Hagopian spoke about the eugenics movement that developed standardized tests to show the superiority of whites. The tests don’t show learning, he said, they show “access to resources.” He said that U.S. Education Secretary and proponent of test-based school reform Arne Duncan says “education is the civil rights issue of our generation.” Hagopian noted that maybe Duncan is right, but not in the way Duncan suggests, and that boycotts were a major part of the civil rights movement.
Karen Lewis said standardized tests are designed to rank and sort, contributing to racial discrimination. “The playbook” used by urban district mayors and privatizers like the Gates, Walton, and Broad foundations, Lewis said, calls for closing low performing schools.
“We need to take back our schools from people who don’t send their children to public schools but will close them down and tell you it’s good for you,” Lewis said.
“For Lewis and education advocates in attendance, testing has become part of the war on public education — a war that has now reached a crisis point," the CTU March 20 blog report on the event states. "As CPS has increased the number of tests its students are subjected to staring in kindergarten, injustice grows through a mult-million dollar industry that infiltrates the district with evaluations that are unfair, biased and that consume significant classroom time despite being of little value in the actual education of children.”

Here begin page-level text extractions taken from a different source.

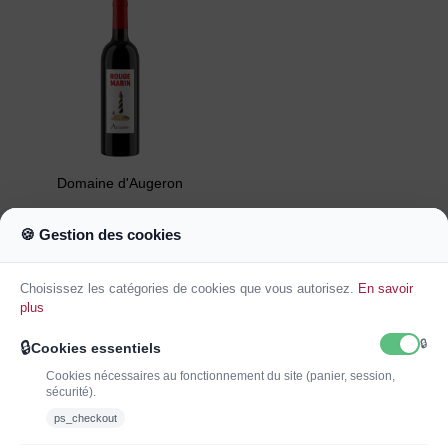
Domaine d'Augeron
Sables Fauves Rouge
Marin
🍪 Gestion des cookies
9,30 €
Choisissez les catégories de cookies que vous autorisez.
En savoir
Ajouter au
plus
panier
🔒
🔒
Cookies essentiels
Cookies nécessaires au fonctionnement du site (panier, session,
sécurité).
ps_checkout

Participants of the forum questioned the speakers and spoke of their own experiences. Skinner 8th-grader Daisy Maass said she just opted out of the MAP and was relieved not to take the test.
“The MAP makes you feel awful,” she said. “Each question gets harder. It’s stressful.”

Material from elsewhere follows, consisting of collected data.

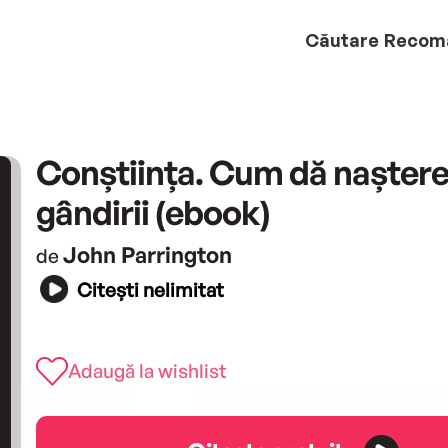
Căutare
Recom
Conștiința. Cum dă naștere
gândirii (ebook)
John Parrington
de
Citești nelimitat
Adaugă la wishlist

Daisy said that, like many other CPS students who opt out of tests, she enjoyed reading a book instead of taking the test. More Than a Score representatives Tracy Barriento and Julie Fain,advised parents to opt out their children.
“Data makes the system run; don’t give them data,” a participant of the forum said. A teacher who said she was “enlightened, inspired, and energized” asked what she could do.
“Spread the word,” Barrientos said. “Question what your school is doing, join the testing committee, opt out your children, advise other parents to opt out, and join the rally on March 27 at Daley Plaza.”